§ PASSAGE SHOWN:
— begin —
DESCRIPTION OF EMBODIMENTS
[0036] In the following description and in the drawings, the same
components are denoted by the same reference characters. Therefore,
detailed description thereof will not be repeated.
First Embodiment
[0037] [Outline]
[0038] Referring to FIG. 1, a speech recognition system 30 in
accordance with a first embodiment includes a portable telephone 34
as a speech recognition client apparatus having a local speech
recognition function, and a speech recognition server 36. These are
communicable with each other through the Internet 32. In the
present embodiment, portable telephone 34 has a function of local
speech recognition, and realizes response to a user operation in a
natural manner while not increasing the amount of communication
with speech recognition server 36. In the following embodiment, the
audio data transmitted from portable telephone 34 to speech
recognition server 36 is data obtained by framing audio signals,
whereas it may be coded data obtained by encoding audio signals, or
features used in speech recognition process that takes place in
speech recognition server 36.
[0039] [Configuration]
[0040] Referring to FIG. 2, portable telephone 34 includes: a
microphone 50; a framing unit 52 digitizing audio signals output
from microphone 50 and framing the same with a prescribed frame
length and a prescribed shift length; a buffer 54 temporarily
storing audio data as outputs from framing unit 52; and a
transmission/reception unit 56 performing a process of transmitting
the audio data accumulated in buffer 54 to speech recognition
server 36 and a process of receiving data from a network including
result of speech recognition from speech recognition server 36 by
wireless communication. Each frame output from framing unit 52 has
appended thereto temporal information of each frame.
— end —
§ DATA PROVIDED:
— begin —
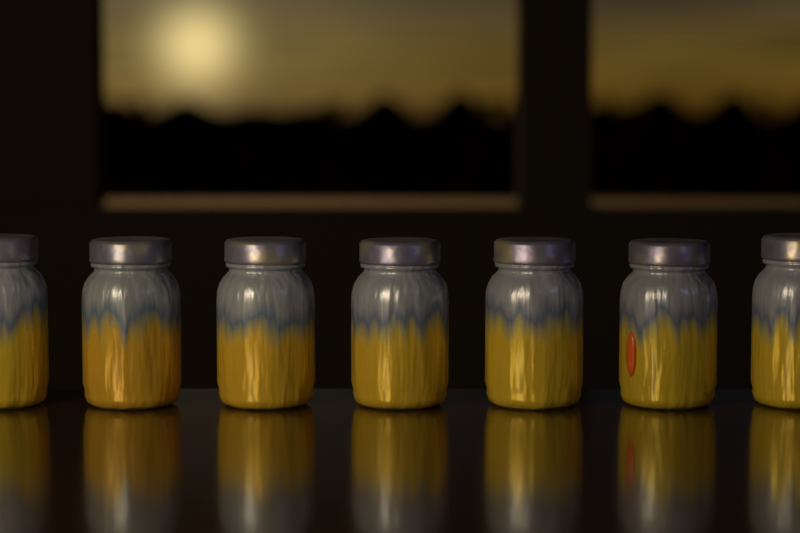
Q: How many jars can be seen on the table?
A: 7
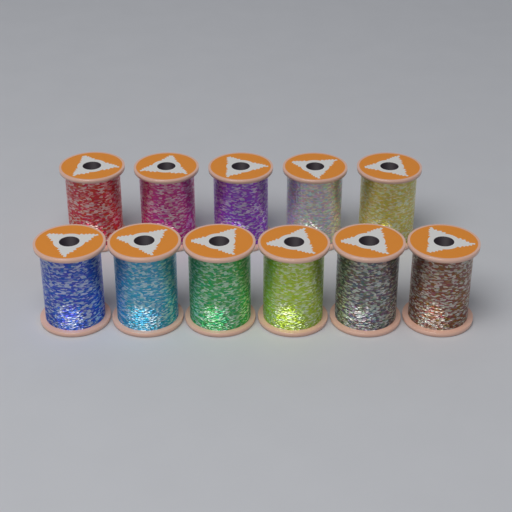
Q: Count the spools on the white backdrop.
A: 11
— end —
§ EXERCISE REQUIREMENTS:
**1.** The speech recognition patent description says that detailed description of components will not be repeated. In one to three sentences, explain why, using the reason the description gives.
**2.** According to the speech recognition patent description, through what do portable telephone 34 and speech recognition server 36 communicate with each other?
**3.** Resume the speech recognition patent description from the point where it stops.

§ EXERCISE ANSWERS:
**1.** Detailed description is not repeated because the same components are denoted by the same reference characters throughout the description and the drawings.

**2.** They communicate through the Internet 32.

**3.**
[0041] Portable telephone 34 further includes: a control unit 58
for performing a background process of executing local speech
recognition on the audio data accumulated in buffer 54 and in
response to detection of a prescribed keyword in the result of
speech recognition, for controlling start and end of transmission
of audio signals by transmission/reception unit 56 to speech
recognition server 36, and performing a process of comparing the
result received from the speech recognition server and the result
of local speech recognition and controlling an operation of
portable telephone 34 in accordance with the comparison result; a
reception data buffer 60 for temporarily accumulating results of
speech recognition received by transmission/reception unit 56 from
speech recognition server 36; an application executing unit 62
responsive to generation of an execution instructing signal by
control unit 58 based on the comparison between the local speech
recognition result and the speech recognition result from speech
recognition server 36, for executing an application using contents
in reception data buffer 60; a touch-panel 64 connected to
application executing unit 62; a speaker 66 for receiving a call
connected to application executing unit 62; and a stereo speaker 68
also connected to application executing unit 62.
[0042] Control unit 58 includes: a speech recognition processing
unit 80 for executing the local speech recognition process on the
audio data accumulated in buffer 54; a determining unit 82
determining whether or not a prescribed keyword (a start keyword
and an end keyword) for controlling transmission/reception of audio
data to/from speech recognition server 36 is included in the result
of speech recognition output from speech recognition processing
unit 80, and if it is included, outputting a detection signal
together with the keyword; and a keyword dictionary 84 storing one
or a plurality of start keywords as the objects of determination by
determining unit 82. When a mute period lasts for a prescribed
threshold or longer, speech recognition processing unit 80 deems
the utterance to be terminated, and outputs an end-of-utterance
detection signal. Receiving the end-of-utterance detection signal,
determining unit 82 issues an instruction towards communication
control unit 86 to end transmission of data to speech recognition
server 36.
[0043] As the start keyword stored in keyword dictionary 84, a noun
is used in order to distinguish as much as possible from ordinary
utterances. Considering that a request for some process is made on
portable telephone 34, this noun may be a proper noun as it is
natural and preferable. In place of a proper noun, a specific
command term may be used.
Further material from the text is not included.